The big break came when he teamed with producer Winston “Niney” Holness and the release of “Trodding”, a major hit which achieved international acclaim and an appearance in the reggae charts. The single “Three Wicked Men” followed for 56 Hope Road, an offshoot label of Bob Marley’s Tuff Gong empire. It was in the studio that gave the label its name that Rita Marley engineered the recording, ably assisted by Sylvan Morris who had worked on much of Marley’s output, notably “Rastaman Vibration”.

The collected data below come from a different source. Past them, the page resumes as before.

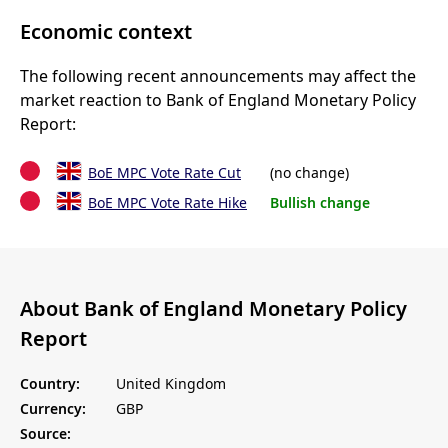
Economic context
The following recent announcements may affect the
market reaction to Bank of England Monetary Policy
Report:
BoE MPC Vote Rate Cut
(no change)
BoE MPC Vote Rate Hike
Bullish change
About Bank of England Monetary Policy
Report
Country:
United Kingdom
Currency:
GBP
Source: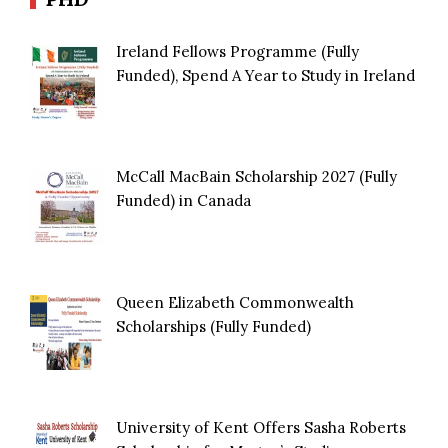
Ireland Fellows Programme (Fully
Funded), Spend A Year to Study in Ireland
McCall MacBain Scholarship 2027 (Fully
Funded) in Canada
Queen Elizabeth Commonwealth
Scholarships (Fully Funded)
University of Kent Offers Sasha Roberts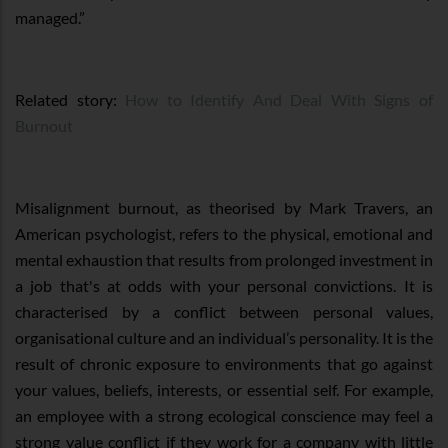
managed.”
Related story:
How to Identify And Deal With Signs of
Burnout
Misalignment burnout, as theorised by Mark Travers, an
American psychologist, refers to the physical, emotional and
mental exhaustion that results from prolonged investment in
a job that's at odds with your personal convictions. It is
characterised by a conflict between personal values,
organisational culture and an individual’s personality. It is the
result of chronic exposure to environments that go against
your values, beliefs, interests, or essential self. For example,
an employee with a strong ecological conscience may feel a
strong value conflict if they work for a company with little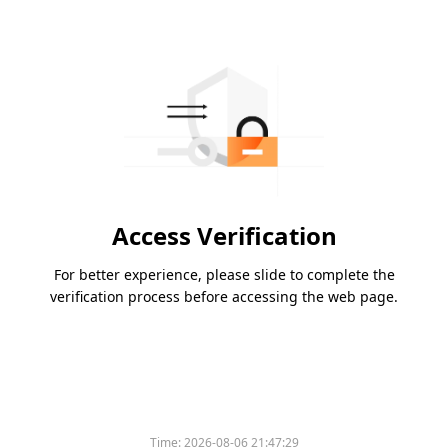
Access Verification
For better experience, please slide to complete the
verification process before accessing the web page.
Time:
2026-08-06 21:47:29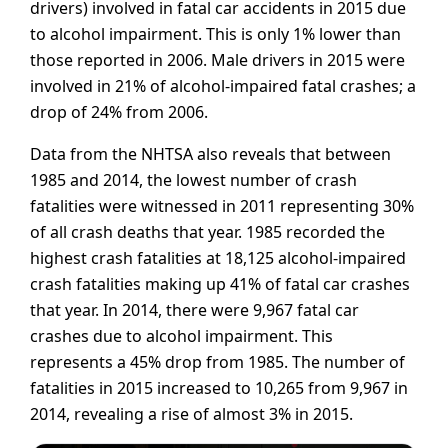
drivers) involved in fatal car accidents in 2015 due
to alcohol impairment. This is only 1% lower than
those reported in 2006. Male drivers in 2015 were
involved in 21% of alcohol-impaired fatal crashes; a
drop of 24% from 2006.
Data from the NHTSA also reveals that between
1985 and 2014, the lowest number of crash
fatalities were witnessed in 2011 representing 30%
of all crash deaths that year. 1985 recorded the
highest crash fatalities at 18,125 alcohol-impaired
crash fatalities making up 41% of fatal car crashes
that year. In 2014, there were 9,967 fatal car
crashes due to alcohol impairment. This
represents a 45% drop from 1985. The number of
fatalities in 2015 increased to 10,265 from 9,967 in
2014, revealing a rise of almost 3% in 2015.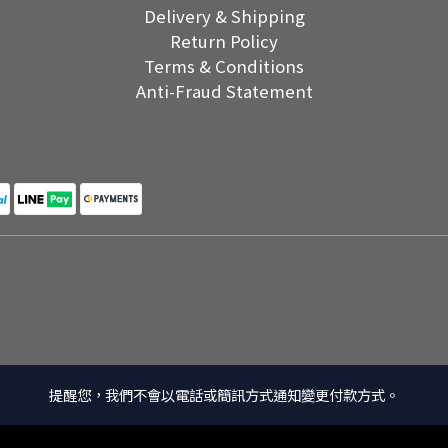
Delivery & Shipping
Return Policy
Terms & Conditions
Anti-Fraud Statement
提醒您，我們不會以電話或簡訊方式通知變更付款方式。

With such an impressive and successful single under his belt, Trojan Records were very interested in releasing an album from Reggae George. The 1982 released “Mix Up” was the resulting album, which included the hit “Stop Push The Fire”, alongside “No Fuss Nor Fight”, “Sister Dawn”, “Gimme Gimme Your Love” and a version of John Holt’s “My Eyes”. The set was produced by Prince Far I and musicians on the set included Jah Lloyd, Sowell Radics, Errol “Flabba” Holt and Professor Larry. The album was an artistic success, but unfortunately not a big seller. In 1983 his Tuff Gong recordings surfaced on Dennis Brown’s Yvonne’s Special imprint in the UK, while Greensleeves Records released “Walla Walla” and the more popular “You’ll Never Know”/”We Still Survive”. In the pipeline was also a follow up to the album “Mix Up”, but with the murder of Prince Far I in 1983 the project was abandoned.
In the mid 1980s Reggae George teamed up once again with his old time friend Neville Beckford, by the time known as the deejay and producer Jah Woosh. He produced George’s sophomore album “Fight On My Own”, a Showcase album that featured backing by the High Times Band and the Roots Radics. In 2014 and 2015 he worked on a new album in Ed Robinson’s Studio in Brooklyn NY, E2 Recording, which led to the release of the little known “The George of Reggae” set.